Exercise prompt — The lines below that include the word "most" are to be reported.

Source data —
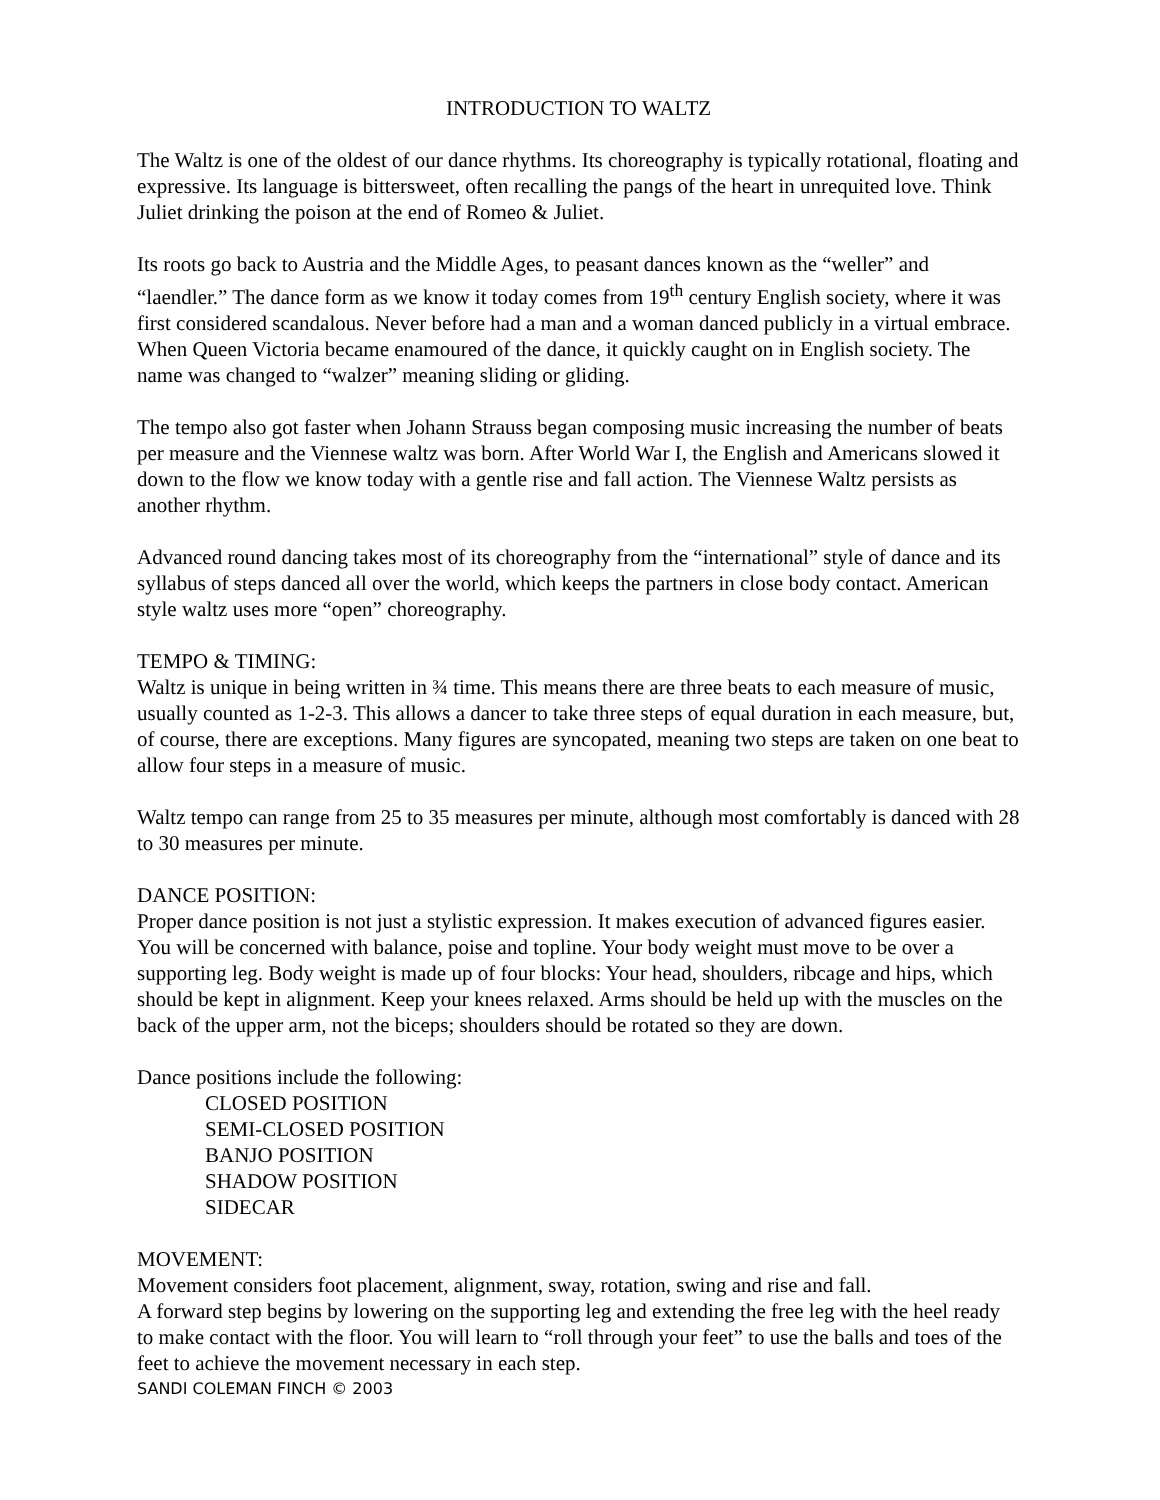INTRODUCTION TO WALTZ
The Waltz is one of the oldest of our dance rhythms. Its choreography is typically rotational, floating and expressive. Its language is bittersweet, often recalling the pangs of the heart in unrequited love. Think Juliet drinking the poison at the end of Romeo & Juliet.
Its roots go back to Austria and the Middle Ages, to peasant dances known as the “weller” and “laendler.” The dance form as we know it today comes from 19<sup>th</sup> century English society, where it was first considered scandalous. Never before had a man and a woman danced publicly in a virtual embrace. When Queen Victoria became enamoured of the dance, it quickly caught on in English society. The name was changed to “walzer” meaning sliding or gliding.
The tempo also got faster when Johann Strauss began composing music increasing the number of beats per measure and the Viennese waltz was born. After World War I, the English and Americans slowed it down to the flow we know today with a gentle rise and fall action. The Viennese Waltz persists as another rhythm.
Advanced round dancing takes most of its choreography from the “international” style of dance and its syllabus of steps danced all over the world, which keeps the partners in close body contact. American style waltz uses more “open” choreography.
TEMPO & TIMING:
Waltz is unique in being written in ¾ time. This means there are three beats to each measure of music, usually counted as 1-2-3. This allows a dancer to take three steps of equal duration in each measure, but, of course, there are exceptions. Many figures are syncopated, meaning two steps are taken on one beat to allow four steps in a measure of music.
Waltz tempo can range from 25 to 35 measures per minute, although most comfortably is danced with 28 to 30 measures per minute.
DANCE POSITION:
Proper dance position is not just a stylistic expression. It makes execution of advanced figures easier. You will be concerned with balance, poise and topline. Your body weight must move to be over a supporting leg. Body weight is made up of four blocks: Your head, shoulders, ribcage and hips, which should be kept in alignment. Keep your knees relaxed. Arms should be held up with the muscles on the back of the upper arm, not the biceps; shoulders should be rotated so they are down.
Dance positions include the following:
CLOSED POSITION
SEMI-CLOSED POSITION
BANJO POSITION
SHADOW POSITION
SIDECAR
MOVEMENT:
Movement considers foot placement, alignment, sway, rotation, swing and rise and fall.
A forward step begins by lowering on the supporting leg and extending the free leg with the heel ready to make contact with the floor. You will learn to “roll through your feet” to use the balls and toes of the feet to achieve the movement necessary in each step.
SANDI COLEMAN FINCH © 2003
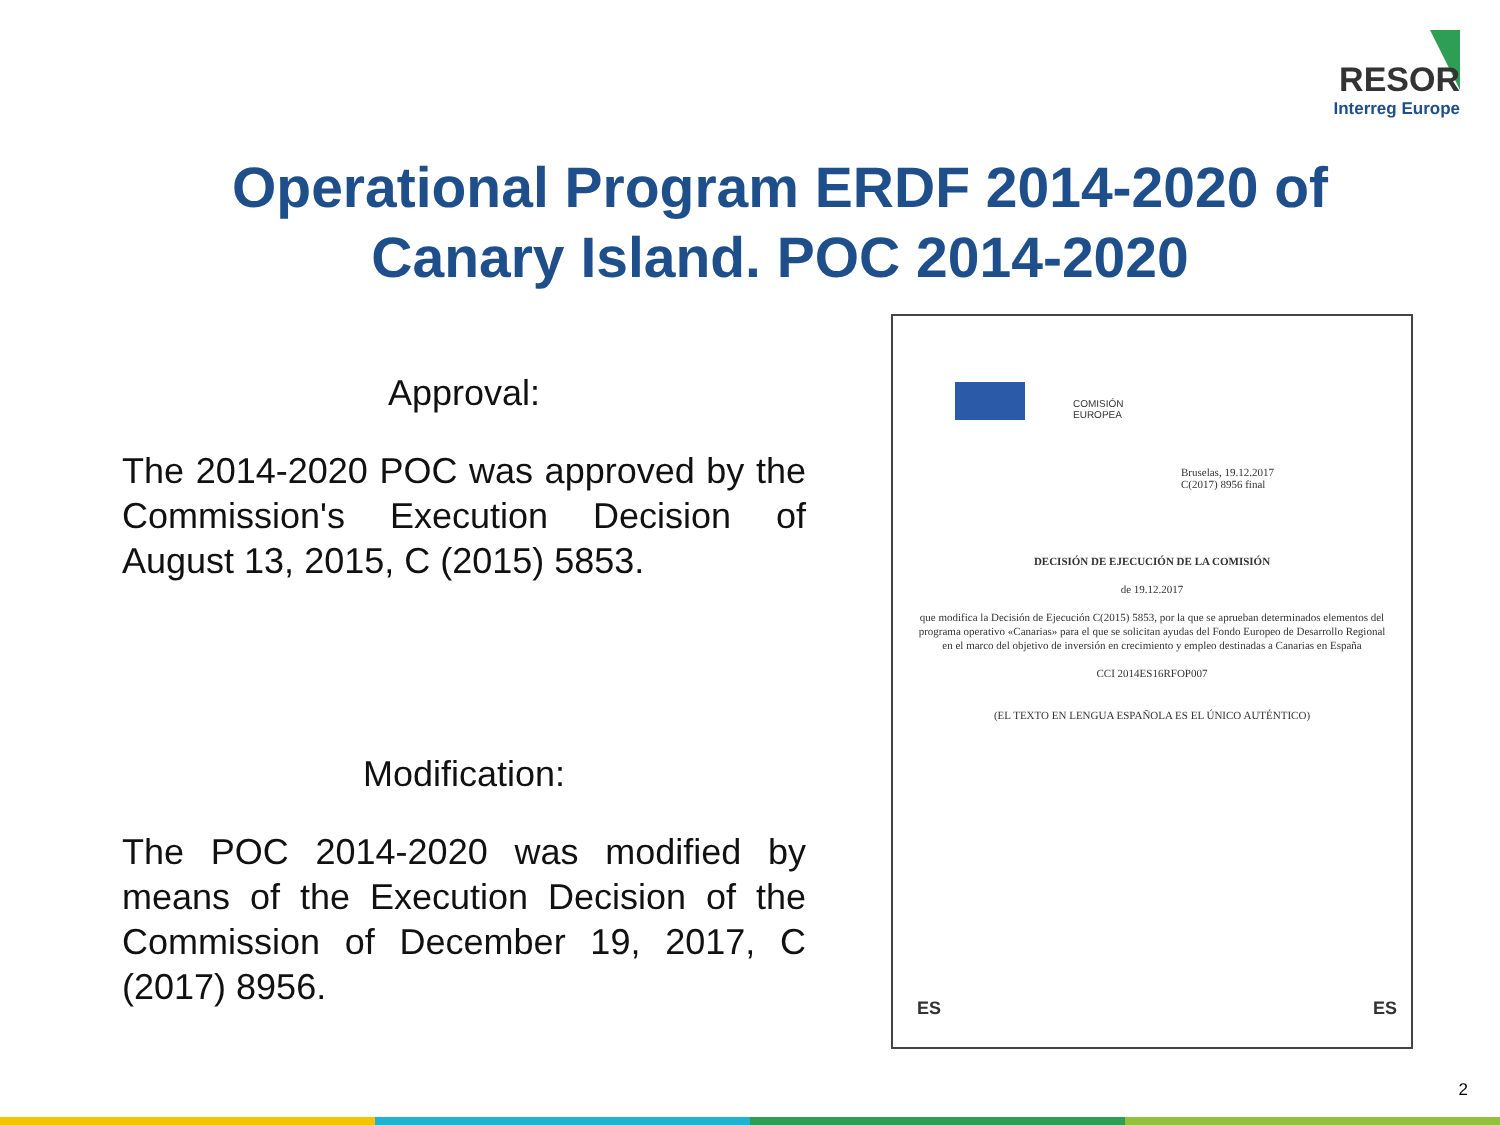RESOR
Interreg Europe
Operational Program ERDF 2014-2020 of Canary Island. POC 2014-2020
Approval:
The 2014-2020 POC was approved by the Commission's Execution Decision of August 13, 2015, C (2015) 5853.
Modification:
The POC 2014-2020 was modified by means of the Execution Decision of the Commission of December 19, 2017, C (2017) 8956.
COMISIÓN
EUROPEA
Bruselas, 19.12.2017
C(2017) 8956 final
DECISIÓN DE EJECUCIÓN DE LA COMISIÓN
de 19.12.2017
que modifica la Decisión de Ejecución C(2015) 5853, por la que se aprueban determinados elementos del programa operativo «Canarias» para el que se solicitan ayudas del Fondo Europeo de Desarrollo Regional en el marco del objetivo de inversión en crecimiento y empleo destinadas a Canarias en España
CCI 2014ES16RFOP007
(EL TEXTO EN LENGUA ESPAÑOLA ES EL ÚNICO AUTÉNTICO)
ES ES
2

Task output —
Advanced round dancing takes most of its choreography from the “international” style of dance and its syllabus of steps danced all over the world, which keeps the partners in close body contact. American style waltz uses more “open” choreography.
Waltz tempo can range from 25 to 35 measures per minute, although most comfortably is danced with 28 to 30 measures per minute.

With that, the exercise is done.